CONSIGNE 1
D'après le récit de descente en canoë dans le Ried, pourquoi Sylvain Tesson conseille-t-il de voyager avec des « fair means » plutôt qu'en train ou en auto ? Répondez en une à trois phrases.
CONSIGNE 2
Dans le récit de descente en canoë dans le Ried, où se trouve l'équipe d'Alsace Canoë ?

EXTRAIT DU TEXTE
===============
Dans son Petit traité sur l’immensité du monde, Sylvain Tesson raconte qu’“on ne déshabille pas un paysage en le traversant derrière la vitre d’un train ou d’une auto : on en retiendra au mieux le souvenir d’un fusement, une vapeur d’impression diluée dans l’excès des visions”. Aussi, l’écrivain-aventurier recommande de voyager avec ce que les Anglais appellent the fair means, des moyens “de gentleman”, c’est-à-dire à pieds, à cheval ou en bateau.

Et pour déshabiller un paysage que je connais bien, celui du Ried alsacien, j’ai choisi mon fair mean : le canoë.

J’ai loué mon embarcation chez Alsace Canoë. Ceux qui sont en quête d’évasion trouveront cette équipe de passionnés installée sur les bords de la Riedlach, au sud de Sélestat. Il faut rouler sur une route complètement plate au milieu de la Plaine alsacienne pendant environ une heure depuis Strasbourg. Quand les sommets qui vous entourent sont les épis de maïs, c’est que vous approchez. Engagez-vous alors sur le chemin caillouteux qui mène à l’ancien Moulin de la Chapelle. Là, arrivés à la base, vous pourrez expliquer au patron que vous aimeriez descendre la rivière pendant deux jours. Ni lui ni personne d’autre d’ailleurs n’y verra rien d’extravagant. Personne ne vous posera plus de questions que nécessaire. Mieux : on vous comprendra.

Le canoë est hissé au sommet de la remorque d’un minibus qui nous emmène au parfait centre de l’Alsace. Le cœur étouffant de la plus belle région du monde où, au milieu, coulent les rivières. Puis le canot et moi sommes mis à l’eau. Nous pouvons alors faire connaissance : il est grand, élancé, souple. Sa peinture verte nous assure à tous les deux la discrétion que requièrent les forêts du Ried. L’assise tressée sur laquelle je suis installé est confortable. J’ai devant moi mes bidons chargés du nécessaire pour une soirée et une nuit au bivouac. Et le nez du canoë devient mon cap. “Devant” devient la direction.

Sur les rivières d’Alsace

Quelques mètres après le départ, le silence contraste avec le chahut des groupes qui entrent avec moi sur la rivière. Le silence me frappe les tempes d’un coup sourd, muet, les tympans bourdonnent pendant quelques instants. Cet étourdissement passé, on réalise que chaque arbre, chaque buisson, chaque roseau participe à un équilibre complexe qui assure la beauté de l’immense toile dans laquelle on évolue. Chaque chose est à sa place, chaque place a sa chose. Et c’est maintenant à moi de trouver ma place. Je dois contribuer à l’équilibre sensible, sans le transformer ou le perturber. C’est mon octroi de maraîcher-batelier, ma taxe. La meilleure façon de la payer ? Entrer dans la peinture avec toute la grâce possible.
===============
EXTRAIT DE DONNÉES
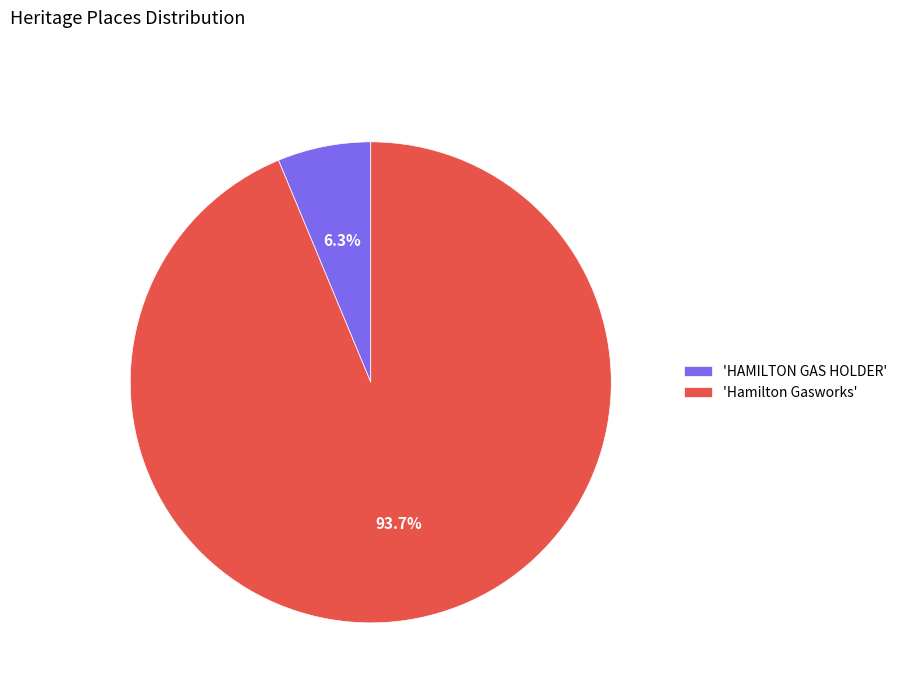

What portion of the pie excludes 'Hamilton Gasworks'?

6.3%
===============
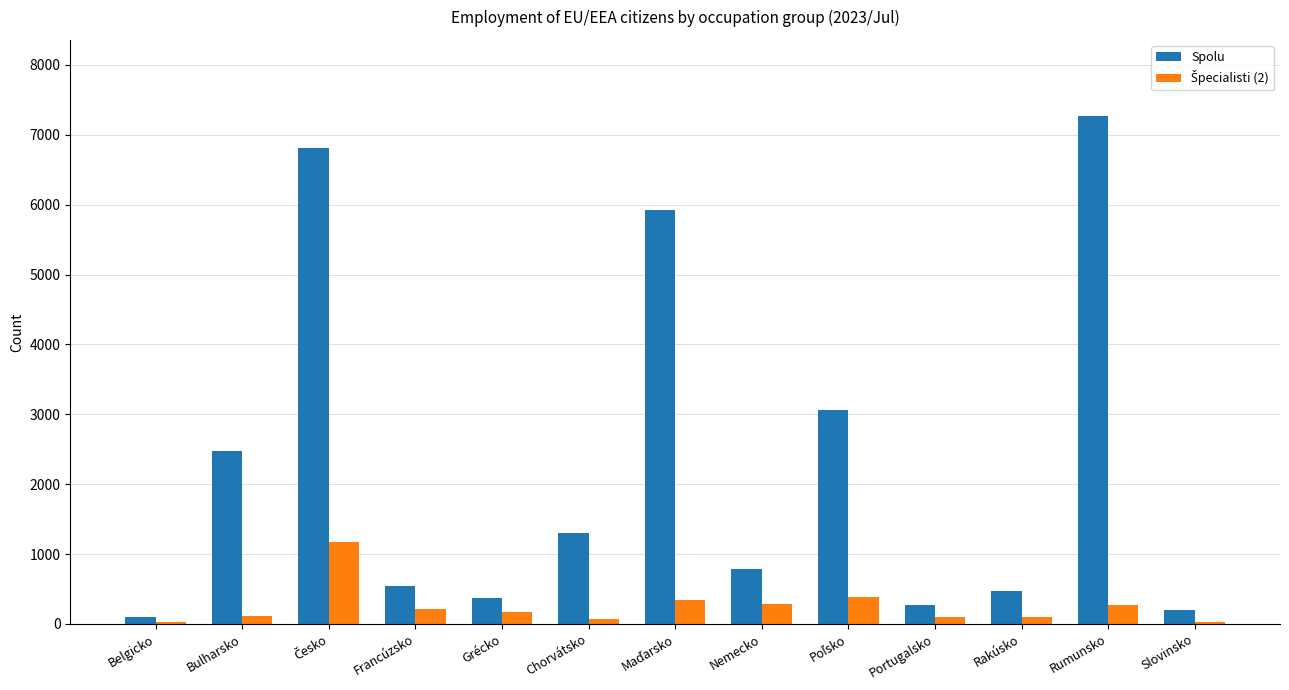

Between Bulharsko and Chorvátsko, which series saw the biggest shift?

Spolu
===============
ZONE DE RÉPONSE 1
Selon lui, on ne « déshabille » pas un paysage en le traversant derrière la vitre d'un train ou d'une auto. On n'en garde au mieux que le souvenir d'un fusement, une vapeur d'impression diluée dans l'excès des visions. C'est pourquoi il recommande de voyager à pied, à cheval ou en bateau.

ZONE DE RÉPONSE 2
Elle est installée sur les bords de la Riedlach, au sud de Sélestat.